I recently received an odd-shaped envelope in the mail with a fancy-looking invitation inside, a big, royal blue RSVP scrawled across the bottom of it in great, loopy letters. I had a Welsh lady friend once who got a similar-looking card from the Lord Chamberlain inviting her to a reception at Buckingham Palace. But mine promised nothing so glamorous as tea with the Queen. Mine was from the good people at the usually slightly less than glamorous ACLU, cordially inviting me to join them in their fight for justice. For a nominal fee, of course. Very classy.

Lately I’ve been getting a lot of left-wing junk mail (infinitely better than right-wing junk mail, but junk mail nonetheless), due, my guess is, to the fact that a friend got me a gift subscription to the New Yorker last Christmas. It’s not widely advertised, but a subscription to the magazine entitles you to full membership in The Liberal Elite. Suddenly you find yourself invited to dinner parties in Manhattan, hobnobbing with other Limousine Liberals, chatting over mini-muffalettas and bottles of Dom. Romanée Conti about the crisis in healthcare coverage and how, tragically (but business is business), it’s paying for your next get-away to Mauritius. Unfortunately, I have nothing to wear to these little soirées. And if you’re not in Fioravanti, the doorman won’t let you up.

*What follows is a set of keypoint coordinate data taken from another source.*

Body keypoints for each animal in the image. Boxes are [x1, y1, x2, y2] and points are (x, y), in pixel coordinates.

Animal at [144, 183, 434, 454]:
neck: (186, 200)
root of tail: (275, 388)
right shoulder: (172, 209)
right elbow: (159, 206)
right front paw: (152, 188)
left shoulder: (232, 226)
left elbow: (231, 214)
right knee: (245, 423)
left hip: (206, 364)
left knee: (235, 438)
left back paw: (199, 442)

Honestly, I always thought all the talk on the right about some Illuminati, Star Chamber-style Liberal Elite was hokum. Like the lurking Gay Agenda, it was fodder for paranoids and conspiracy freaks. But this fancy invitation from the ACLU’s got me wondering.

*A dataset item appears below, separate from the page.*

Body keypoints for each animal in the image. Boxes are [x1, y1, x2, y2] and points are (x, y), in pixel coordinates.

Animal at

It’s not that I object to the mission of the ACLU, which for nearly a century has served a vital function responding to near-constant assaults on our Bill of Rights. What disturbs me is the way the ACLU and the left in general have set about wooing me, not with tough talk about the hard slog, but with champagne and canapés.

I mean, we’re talking social justice here, not some Cinderella Ball. And who needs an engraved invitation to jump on that bandwagon? All the sudden a bandwagon’s not good enough? The ACLU seems to think we need a chauffeured Bentley. Aren’t the obvious benefits of social justice inducement enough to contribute to the cause of freedom?

Well, apparently not. These days it’s all about the bling-bling. Politics is just another accessory: shall I wear the sapphire brooch or the ruby tierra tonight? The notion of national politics as fancy dress ball is great for our new class of American Aristocrats, on both left and right. But for those of us busy paying the tab and mopping up after them?

I crashed one of those chichi parties during the DNC. As security led me out I heard two well-dressed guests sniggering behind me.

One remarked to the other with a feigned yawn: “Did you hear? The class war is on again.”

The other laughed, adding: “And the enemy is us."